Being a parent is tough! I remember my husband and I sitting in the park with our eldest son who was 2 weeks old at the time, and we just looked at each other and said, “what have we done?!” There’s a saying “It takes a village to raise a baby”, and while the majority of us don’t have a lot of people to come and help us in those early weeks, don’t hesitate to accept any help if it’s offered. A lot of people want to help, they just don’t know what they can effectively do. So if it’s making you a meal, holding your baby so you can shower, or just pass the tissues while you cry, accept that help. What’s NOT helpful are those few people who want to come and cuddle your baby while you make them drinks and clean your house.
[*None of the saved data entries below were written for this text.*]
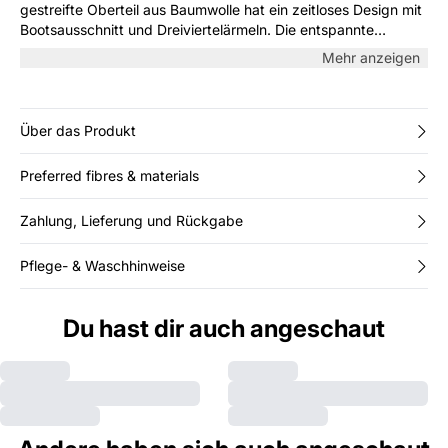
gestreifte Oberteil aus Baumwolle hat ein zeitloses Design mit
Bootsausschnitt und Dreiviertelärmeln. Die entspannte
Passform eignet sich perfekt für den Alltag – kombiniert mit
Mehr anzeigen
Denim für einen klassischen Look oder unter einem Blazer für
eine elegantere Note.
Über das Produkt
Preferred fibres & materials
Zahlung, Lieferung und Rückgabe
Pflege- & Waschhinweise
Du hast dir auch angeschaut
It’s hard handing your newborn baby over to someone else (which is why I consider it a huge privilege when parents allow me to photograph their newborn baby), and it’s totally fine to say you want them back to cuddle yourself!

In conclusion, parenthood is incredible and at times, magical. But there’s also a lot to think about so I hope this short guide helps you to organise your thoughts. By addressing all the practical matters, you have more time to just sit and watch your beautiful baby as they sleep and marvel about the miracle that they are.